I hesitate. She can't sweet-talk me, oh no. “You came out here alone?” What I want to say is:
Who knows you're here?

“I'm a big girl.” She takes a deep breath of cold sea air, guileless, and shrugs off her jacket. “When I heard you had a cottage down here on the beach, I was expecting something…” Her voice trails off, aware that she's said the wrong thing again.

“Something grander?”

“I just meant,” she says carefully, “something different, what with your success, and reputation.”

“It's not much, but Annie and I built this place ourselves the summer we moved out here, 1951.” I run my fingertips along the flaking white clapboard as we skirt around the side to the beach path. Every time we had a few bucks, or a new baby, we added on a room. It's higgledy-piggledy, as Vita used to say, but we love it. Now, the house and I have both seen better days. I glance up at the terrace where Annie, my Annie, sits gazing out at the sea, a smile on her lips. Our home, the place we chose to plant our flag. Gabe and Annie, a couple of kids playing house. I always expected at some point it would feel like we were grown-ups, but it never did. Still doesn't. Sometimes it still surprises me to look in my shaving mirror and see an old guy staring back. My hip twinges as I climb gingerly down the wooden steps and shuffle onto the beach. I pick up the stick I turned one winter from its place beside the steps, and we walk down toward the hard-packed shore, where it's easier walking. “We lost everything in France. Once that's happened to you, you realize how little things matter. We never needed anything more than one another.” I wave my stick at the sea. “Than this.”

“How many kids do you have?”

“Kids?” I laugh. “Our babies are old crones now. My youngest grandson Harry's about your age.” Come to think of it, this girl would be just his type. He likes these city girls, tough and polished as hazelnuts, sweet and yielding inside.

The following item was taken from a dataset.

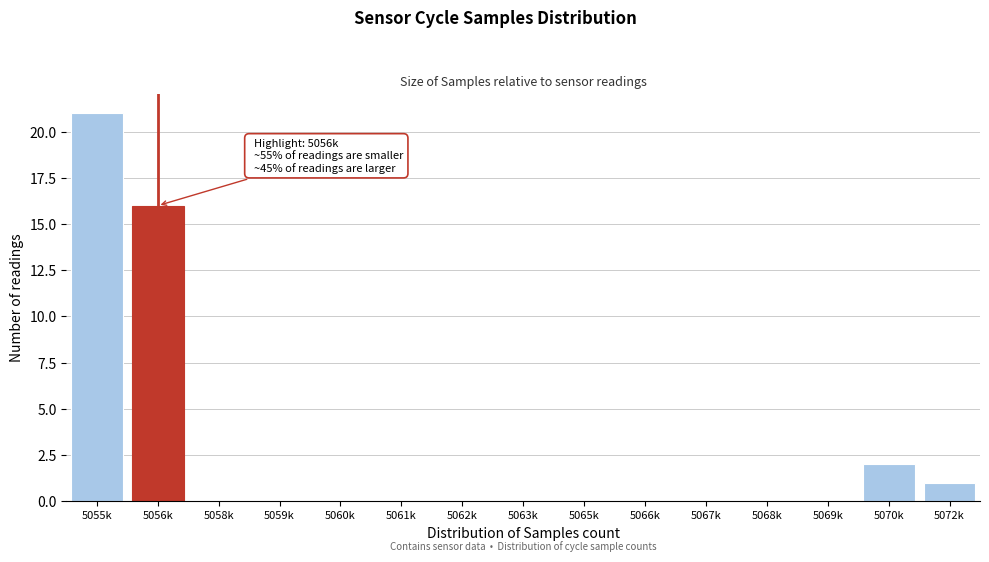

Reading left to right, extract all data points from this chart.

5055k=21	5056k=16	5058k=0	5059k=0	5060k=0	5061k=0	5062k=0	5063k=0	5065k=0	5066k=0	5067k=0	5068k=0	5069k=0	5070k=2	5072k=1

Maybe I'll get him to drive her back to the station, work his magic. Maybe a distraction will make her forget she hasn't found out what she came here for.

“Harry?” She sounds wistful. Perhaps luck's on my side and she's alone or lonely. “You're lucky, having family nearby. Are they all painters too?”

“My kids? No, they took after their mother, far too sensible. I didn't care as long as they did something vaguely creative. I couldn't have borne it if they'd become bankers and lawyers.” I throw her a bone. “My grandson's a painter, though.” I know you shouldn't have favorites, but I love that kid. He looks just like me at that age. All our children turned out blond and fair, just like Annie, but he has my olive skin and dark hair.